Key knowledge gaps to address for reducing species extinction risk

11 June 2024 | By: Newcastle University | 2 min read

Amidst the ongoing extinction crisis, threat mapping is a key tool for identifying and mitigating direct threats to species. However, the distribution of research efforts in this field remains uneven, with significant gaps in geographic and thematic coverage.

New research led by Newcastle University scientist Dr Francesca Ridley, published in the journal ‘Conservation Biology’, provides insights for more effectively targeting conservation efforts. Read on to discover more about Francesca’s vital research.



  1. The importance of threat mapping

  2. Key findings: drivers and gaps in research effort

  3. Factors behind the mismatches

  4. Implications for conservation research

  5. Moving forward


The importance of threat mapping

Threat mapping involves visually representing the geographical overlap of wild species and the human-driven pressures that threaten their survival. This method allows conservationists to pinpoint where interventions are most needed.

Despite its potential, there has been a lack of systematic analysis to determine whether research efforts align with conservation needs.


Key findings: drivers and gaps in research effort

Our analysis identified substantial mismatches between research effort and threat abatement potential. Tropical regions in the Americas, Asia, and Madagascar, particularly in relation to agriculture and biological resource use, are notably under-researched relative to their high threat abatement potential. Conversely, threats such as linear infrastructure in various regions and biological resource use in sub-Saharan Africa receive disproportionately high research effort.

We utilised a negative binomial generalized linear model to assess the drivers of research effort in threat mapping. The model considered several factors, including threat abatement potential (the potential reduction in species extinction risk from addressing threats), species richness, land area, and human pressure. The findings revealed that while threat abatement potential did influence research effort, species richness and land area had a greater effect.



A series of maps showing environmental threats compared to their Relative Research Effort (RRE)


Factors behind the mismatches

Several methodological and sociopolitical factors contribute to the observed mismatches. For instance, the relative ease of studying linear infrastructure, due to its observability and accessibility, may drive the higher research effort in this area. In contrast, the elusive nature of biological resource use, which lacks a permanent observable footprint, makes it harder to study and map.

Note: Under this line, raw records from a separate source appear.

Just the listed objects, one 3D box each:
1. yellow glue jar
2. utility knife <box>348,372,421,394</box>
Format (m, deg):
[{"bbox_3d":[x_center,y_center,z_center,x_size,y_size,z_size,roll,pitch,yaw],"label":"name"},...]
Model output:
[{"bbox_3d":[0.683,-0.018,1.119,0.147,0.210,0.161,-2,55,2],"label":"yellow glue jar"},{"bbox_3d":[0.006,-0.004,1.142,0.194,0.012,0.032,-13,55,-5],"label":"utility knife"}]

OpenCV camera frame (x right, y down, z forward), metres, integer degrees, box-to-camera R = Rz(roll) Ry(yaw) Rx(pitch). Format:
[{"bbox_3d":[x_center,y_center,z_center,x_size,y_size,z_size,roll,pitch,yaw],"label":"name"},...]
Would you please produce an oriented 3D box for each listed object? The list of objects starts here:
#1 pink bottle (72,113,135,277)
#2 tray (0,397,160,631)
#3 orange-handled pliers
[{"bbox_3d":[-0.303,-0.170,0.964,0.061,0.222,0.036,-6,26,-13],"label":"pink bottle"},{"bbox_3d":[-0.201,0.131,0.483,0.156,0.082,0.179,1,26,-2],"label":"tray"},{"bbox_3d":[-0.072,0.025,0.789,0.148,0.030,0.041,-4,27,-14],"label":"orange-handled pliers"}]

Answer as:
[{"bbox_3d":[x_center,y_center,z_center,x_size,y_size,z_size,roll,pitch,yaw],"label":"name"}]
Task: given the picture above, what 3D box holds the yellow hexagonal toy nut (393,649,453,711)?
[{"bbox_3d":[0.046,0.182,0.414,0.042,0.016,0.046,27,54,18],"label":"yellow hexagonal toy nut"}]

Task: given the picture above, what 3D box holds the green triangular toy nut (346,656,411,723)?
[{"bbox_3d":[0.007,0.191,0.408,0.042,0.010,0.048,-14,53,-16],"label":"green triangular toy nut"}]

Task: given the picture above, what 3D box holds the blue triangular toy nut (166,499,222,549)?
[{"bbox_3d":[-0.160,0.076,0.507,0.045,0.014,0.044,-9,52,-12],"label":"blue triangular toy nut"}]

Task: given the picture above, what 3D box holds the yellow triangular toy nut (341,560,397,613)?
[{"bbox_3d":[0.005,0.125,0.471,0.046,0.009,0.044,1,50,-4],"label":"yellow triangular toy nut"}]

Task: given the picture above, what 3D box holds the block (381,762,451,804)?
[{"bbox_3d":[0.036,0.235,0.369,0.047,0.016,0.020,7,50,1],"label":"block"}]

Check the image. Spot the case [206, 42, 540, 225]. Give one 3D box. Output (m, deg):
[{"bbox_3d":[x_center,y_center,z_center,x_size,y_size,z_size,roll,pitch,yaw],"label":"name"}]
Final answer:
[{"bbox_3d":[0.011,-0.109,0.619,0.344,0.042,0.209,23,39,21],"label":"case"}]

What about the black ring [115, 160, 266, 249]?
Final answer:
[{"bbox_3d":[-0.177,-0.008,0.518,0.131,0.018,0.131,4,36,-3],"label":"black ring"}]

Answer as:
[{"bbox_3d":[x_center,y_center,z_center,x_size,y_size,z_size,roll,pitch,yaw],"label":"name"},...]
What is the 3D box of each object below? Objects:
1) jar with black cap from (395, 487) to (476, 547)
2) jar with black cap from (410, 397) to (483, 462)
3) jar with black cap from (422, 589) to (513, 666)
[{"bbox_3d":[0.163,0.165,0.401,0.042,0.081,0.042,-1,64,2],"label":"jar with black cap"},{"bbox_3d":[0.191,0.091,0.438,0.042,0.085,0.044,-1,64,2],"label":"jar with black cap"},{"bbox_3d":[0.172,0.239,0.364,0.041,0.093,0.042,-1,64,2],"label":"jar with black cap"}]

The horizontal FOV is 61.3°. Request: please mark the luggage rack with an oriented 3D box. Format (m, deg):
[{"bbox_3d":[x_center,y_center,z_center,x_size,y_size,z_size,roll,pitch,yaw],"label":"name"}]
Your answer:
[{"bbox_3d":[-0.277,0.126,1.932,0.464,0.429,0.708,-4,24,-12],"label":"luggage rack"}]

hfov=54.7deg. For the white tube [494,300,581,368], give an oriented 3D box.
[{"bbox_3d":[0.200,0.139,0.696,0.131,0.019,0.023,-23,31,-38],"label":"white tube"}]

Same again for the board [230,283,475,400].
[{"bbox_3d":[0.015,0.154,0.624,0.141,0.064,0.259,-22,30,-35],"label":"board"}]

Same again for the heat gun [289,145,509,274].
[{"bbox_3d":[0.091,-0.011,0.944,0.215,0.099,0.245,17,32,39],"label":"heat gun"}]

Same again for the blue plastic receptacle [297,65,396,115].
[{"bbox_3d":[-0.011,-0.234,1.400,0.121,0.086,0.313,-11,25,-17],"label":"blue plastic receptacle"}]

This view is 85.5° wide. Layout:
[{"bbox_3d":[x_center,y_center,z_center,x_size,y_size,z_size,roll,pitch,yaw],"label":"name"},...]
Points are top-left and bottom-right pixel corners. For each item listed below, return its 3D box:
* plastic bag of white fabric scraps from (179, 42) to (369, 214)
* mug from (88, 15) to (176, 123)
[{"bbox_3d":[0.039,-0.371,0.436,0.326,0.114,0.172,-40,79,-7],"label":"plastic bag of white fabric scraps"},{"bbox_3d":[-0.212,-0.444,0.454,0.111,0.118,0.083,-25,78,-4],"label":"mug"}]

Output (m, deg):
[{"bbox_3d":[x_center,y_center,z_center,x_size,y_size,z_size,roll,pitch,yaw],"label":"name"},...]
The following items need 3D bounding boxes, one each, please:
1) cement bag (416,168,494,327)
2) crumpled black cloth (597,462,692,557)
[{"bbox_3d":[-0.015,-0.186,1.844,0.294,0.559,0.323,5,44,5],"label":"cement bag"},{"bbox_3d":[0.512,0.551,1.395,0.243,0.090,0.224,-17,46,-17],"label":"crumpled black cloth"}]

An intriguing exception to this is biological resource use sub-Saharan Africa, for which a bias towards higher research effort was found. This could be influenced by a stereotyped view of the region's conservation challenges. The international perspective often emphasises trophy or wild-meat hunting, while overlooking other significant threats. Furthermore, research in Africa tends to be conducted at a multinational scale, which can inflate the number of studies without necessarily addressing the most pressing threats in specific countries.


Implications for conservation research

Our study underscores the need for a more strategic approach to threat mapping. By aligning research efforts with areas and threats that have the highest potential for reducing species extinction risk, conservationists can more effectively allocate resources and drive impactful action. This alignment is crucial not only for filling existing knowledge gaps but also for ensuring that limited conservation resources are directed towards the areas they could have the greatest benefit.


Moving forward

Our study offers a data-driven framework for assessing and directing future conservation research efforts. By identifying the areas where research can have the most significant impact on reducing extinction risk, this approach supports the goals of the Kunming-Montreal Global Biodiversity Framework, which aims to halt and reverse biodiversity loss by 2030. Better and more accessible information on threats to species will inform action against Targets 1-8, which seek to reduce the direct threats to species, and reduce species extinctions.